As you've noted, doing the calculation for an arbitrary modulus m is difficult because many values might not have a multiplicative inverse mod m. However, if you can solve it for a carefully selected set of alternate moduli, you can combine them to obtain a solution mod m.
Factor m into p_1, p_2, p_3 ... p_n such that each p_i is a power of a distinct prime
Since each p is a distinct prime power, they are pairwise coprime. If we can calculate the sum of the series with respect to each modulus p_i, we can use the Chinese Remainder Theorem to reassemble them into a solution mod m.
For each prime power modulus, there are two trivial special cases:
If i^m is congruent to 0 mod p_i, the sum is trivially 0.
If i^m is congruent to 1 mod p_i, then the sum is congruent to k mod p_i.
For other values, one can apply the usual formula for the sum of a geometric sequence:
S = sum(j=0 to k, (i^m)^j) = ((i^m)^(k+1) - 1) / (i^m - 1)

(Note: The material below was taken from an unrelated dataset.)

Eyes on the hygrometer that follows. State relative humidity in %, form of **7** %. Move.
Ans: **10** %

TODO: Prove that (i^m - 1) is coprime to p_i or find an alternate solution for when they have a nontrivial GCD. Hopefully the fact that p_i is a prime power and also a divisor of m will be of some use... If p_i is a divisor of i. the condition holds. If p_i is prime (as opposed to a prime power), then either the special case i^m = 1 applies, or (i^m - 1) has a multiplicative inverse.
If the geometric sum formula isn't usable for some p_i, you could rearrange the calculation so you only need to iterate from 1 to p_i instead of 1 to k, taking advantage of the fact that the terms repeat with a period no longer than p_i.

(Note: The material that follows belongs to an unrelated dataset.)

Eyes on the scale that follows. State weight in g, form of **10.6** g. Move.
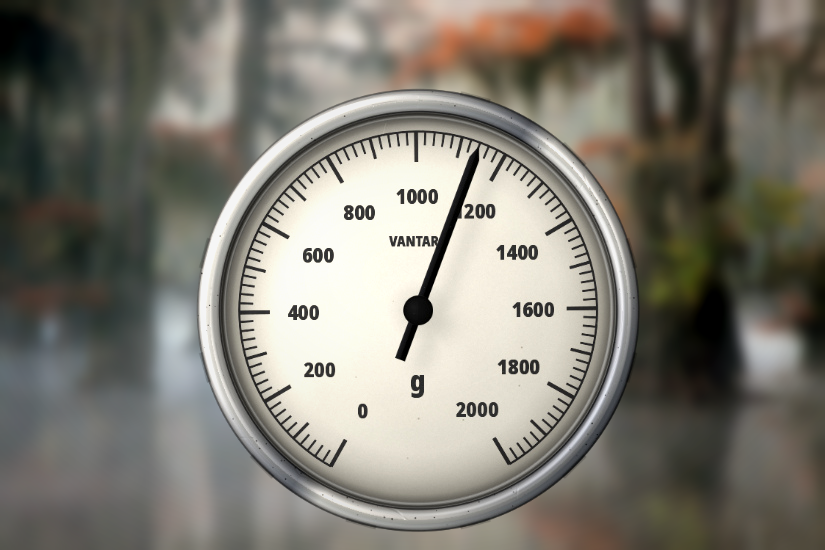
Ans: **1140** g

(Since your series doesn't contain a j=0 term, the value you want is actually S-1.)
This yields a set of congruences mod p_i, which satisfy the requirements of the CRT.
The procedure for combining them into a solution mod m is described in the above link, so I won't repeat it here.

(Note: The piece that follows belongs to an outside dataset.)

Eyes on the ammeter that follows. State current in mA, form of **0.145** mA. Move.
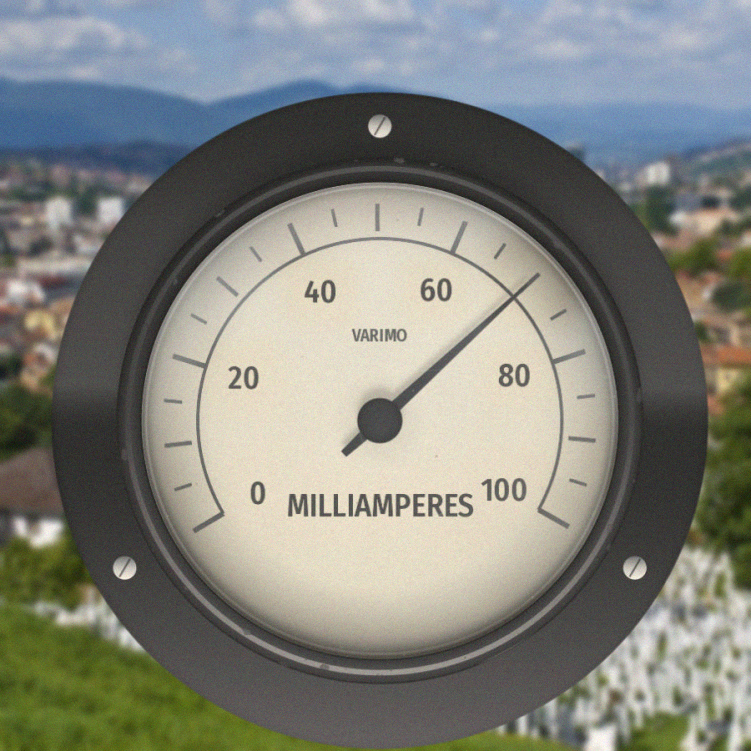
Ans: **70** mA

This can be done via the method of repeated squaring, which is O(log(k)) time, or O(log(k)log(m)) time, if you consider m a variable.
In general, a[n]=1+b+b^2+... b^(n-1) mod m can be computed by noting that:
a[j+k]==b^{j}a[k]+a[j]
a[2n]==(b^n+1)a[n]
The second just being the corollary for the first.
In your case, b=i^m can be computed in O(log m) time.
The following Python code implements this:
def geometric(n,b,m):
T=1
e=b%m
total = 0
while n>0:
if n&1==1:
total = (e*total + T)%m
T = ((e+1)*T)%m
e = (e*e)%m
n = n/2
//print '{} {} {}'.format(total,T,e)
return total
This bit of magic has a mathematical reason - the operation on pairs defined as
(a,r)#(b,s)=(ab,as+r)
is associative, and the rule 1 basically means that:
(b,1)#(b,1)#... n times ... #(b,1)=(b^n,1+b+b^2+...+b^(n-1))
Repeated squaring always works when operations are associative. In this case, the # operator is O(log(m)) time, so repeated squaring takes O(log(n)log(m)).
One way to look at this is that the matrix exponentiation:
[[b,1],[0,1]]^n == [[b^n,1+b+...+b^(n-1))],[0,1]]
You can use a similar method to compute (a^n-b^n)/(a-b) modulo m because matrix exponentiation gives:
[[b,1],[0,a]]^n == [[b^n,a^(n-1)+a^(n-2)b+...+ab^(n-2)+b^(n-1)],[0,a^n]]
Based on the approach of #braindoper a complete algorithm which calculates
1 + a + a^2 + ... +a^n mod m
looks like this in Mathematica:
geometricSeriesMod[a_, n_, m_] :=
Module[ {q = a, exp = n, factor = 1, sum = 0, temp},
While[And[exp > 0, q != 0],
If[EvenQ[exp],
temp = Mod[factor*PowerMod[q, exp, m], m];
sum = Mod[sum + temp, m];
exp--];
factor = Mod[Mod[1 + q, m]*factor, m];
q = Mod[q*q, m];
exp = Floor[ exp /2];
];
Return [Mod[sum + factor, m]]
]
Parameters:
a is the "ratio" of the series. It can be any integer (including zero and negative values).
n is the highest exponent of the series. Allowed are integers >= 0.
mis the integer modulus != 0
Note: The algorithm performs a Mod operation after every arithmetic operation. This is essential, if you transcribe this algorithm to a language with a limited word length for integers.